In case you missed it...

 

Free speech

PragerU, the popular conservative and libertarian non-profit founded by Dennis Prager, has filed a lawsuit against the tech giants Google and YouTube for censoring Prager’s educational videos. PragerU CEO Marissa Streit told The Daily Wire that she believes the organization will win in its lawsuit against “two of the most important public forums in the world” for what amounts to political discrimination. (Read more)

 

Job creation

License requirements are dragging down Nevada’s ability to get more people into the workforce, according to a new study by Wisconsin Institute for Law and Liberty.

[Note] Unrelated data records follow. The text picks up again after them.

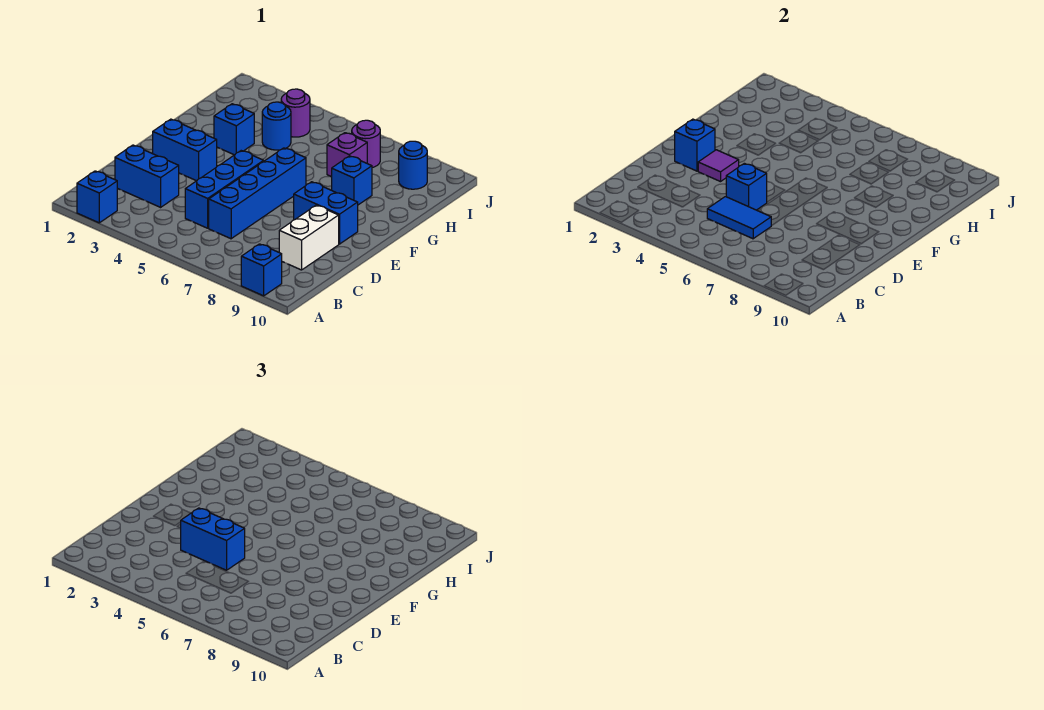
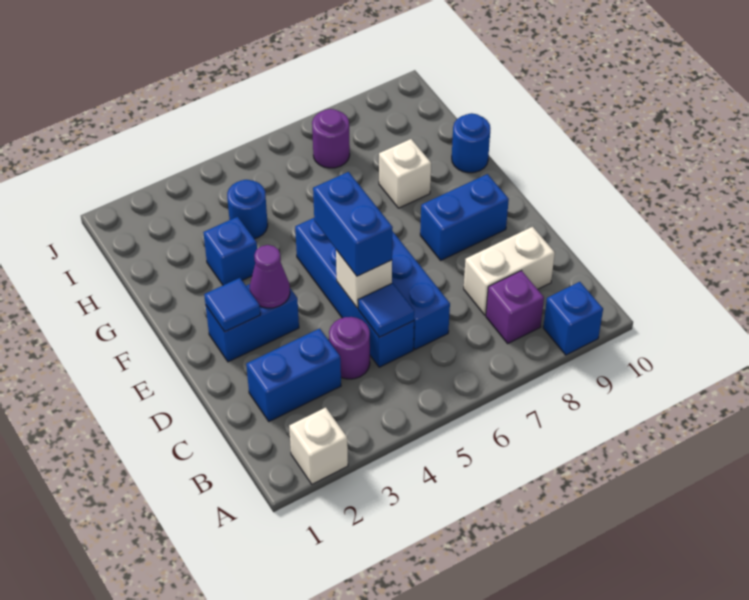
blue 1x1 brick [77,171,117,223] -> white 1x1 brick [289,407,348,484]
blue 1x3 brick [185,151,264,228] -> blue 1x4 brick [295,218,414,367]
blue 1x2 tile [707,197,771,239] -> blue 1x1 tile [358,283,414,337]
white 1x2 brick [279,205,339,270] -> white 1x2 brick turned to [464,227,555,315]
blue 1x2 brick [181,508,245,570] -> blue 1x2 brick turned to [313,172,393,276]
blue 1x1 brick [726,163,767,210] -> white 1x1 brick [336,250,392,308]
blue 1x1 brick [675,119,715,171] -> blue 1x1 tile [204,278,260,332]
purple 1x1 tile [698,150,739,182] -> purple 1x1 cone [250,245,290,308]
blue 1x1 brick [332,156,372,205] -> white 1x1 brick [379,139,431,208]
purple 1x1 brick [327,133,367,177] -> purple 1x1 brick moved to [486,271,544,343]
purple 1x1 round brick [281,89,310,137] -> purple 1x1 round brick moved to [329,317,370,379]
blue 1x1 round brick [398,141,427,189] -> blue 1x1 round brick moved to [452,113,490,173]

In fact, if Nevada relaxed some of its occupational licensing requirements, it’s estimated the state could see an 8.5 percent boost to employment. It’s an estimate that makes sense when you consider that many common careers require clearly excessive amounts of “training” and administrative fees — the transparent purpose of which is blocking work in the field. Barbers, for example, are required to take 890 days of education and pay $140 in fees. Interior decorators face an even longer “training” period, with 2,190 days of apprenticeship required to get licensed by the state. In fact, the average license in Nevada requires $505 in fees, and over 600 days of education or supervised experience. (Read more)

 

Commerce Tax

Volunteers have already started collecting signatures to get a measure on the ballot to repeal the Commerce Tax — the state’s gross receipts tax on businesses. Nevada Controller Ron Knecht, who has been spearheading the effort to repeal the destructive tax, will be in Minden on November 13 to talk about the effort. Considering that a similar gross receipts tax was overwhelmingly rejected by voters in 2014, it seems that there is plenty of support to successfully repeal the Commerce Tax in 2018. (Read more)

 

Criminal justice

How many laws are actually on the books? Apparently, too many to count. Even the Department of Justice has been unable to tally the total number of federal-level criminal statutes. Title 18 of the United States Code, which governs crimes and criminal procedure, has over 6,000 sections, with more than 4,500 federal crimes and over 300,000 agency regulations containing criminal penalties. But if it’s impossible to even count the number of statutes and regulations that carry criminal penalties, how could it ever be possible for average Americans to follow all of them? (Read more)

 

Communism

November 7th marked 100 years since the Bolsheviks took control in Russia, promising bread, peace and liberty and instead ushering in a communist “revolution” that resulted in widespread poverty, genocide, human rights abuses and global conflict. The list of terrors and human suffering caused by communist regimes since the October Revolution of 1917 seems almost endless: The terror-famine in Ukraine, the religious persecution in Cuba, the “Cultural Revolution” in China, the Cambodia Killing Fields, Stalin’s Gulags… It goes on and on. In fact, it is estimated that as many as 100 million people died in the 20th century under the rule of communism. And yet, this dangerous ideology just never seems to be completely discredited. (Read more)

 

Veterans Day

Every year, marking the anniversary of the day on which World War I ended, with the armistice of 1918, Americans take the time to thank the men and women who have stood ready to protect our freedoms throughout the generations. Veterans Day is a time when we take a moment to acknowledge the sacrifices and contributions of members of our armed forces. Be sure to take time this weekend to reflect on the challenges, hardships, and sacrifices our veterans endure to keep us free.

On behalf of everyone at the Institute, I would like to say “thank you” to all our men and women in uniform. Your dedication to our freedom is inspiring and appreciated.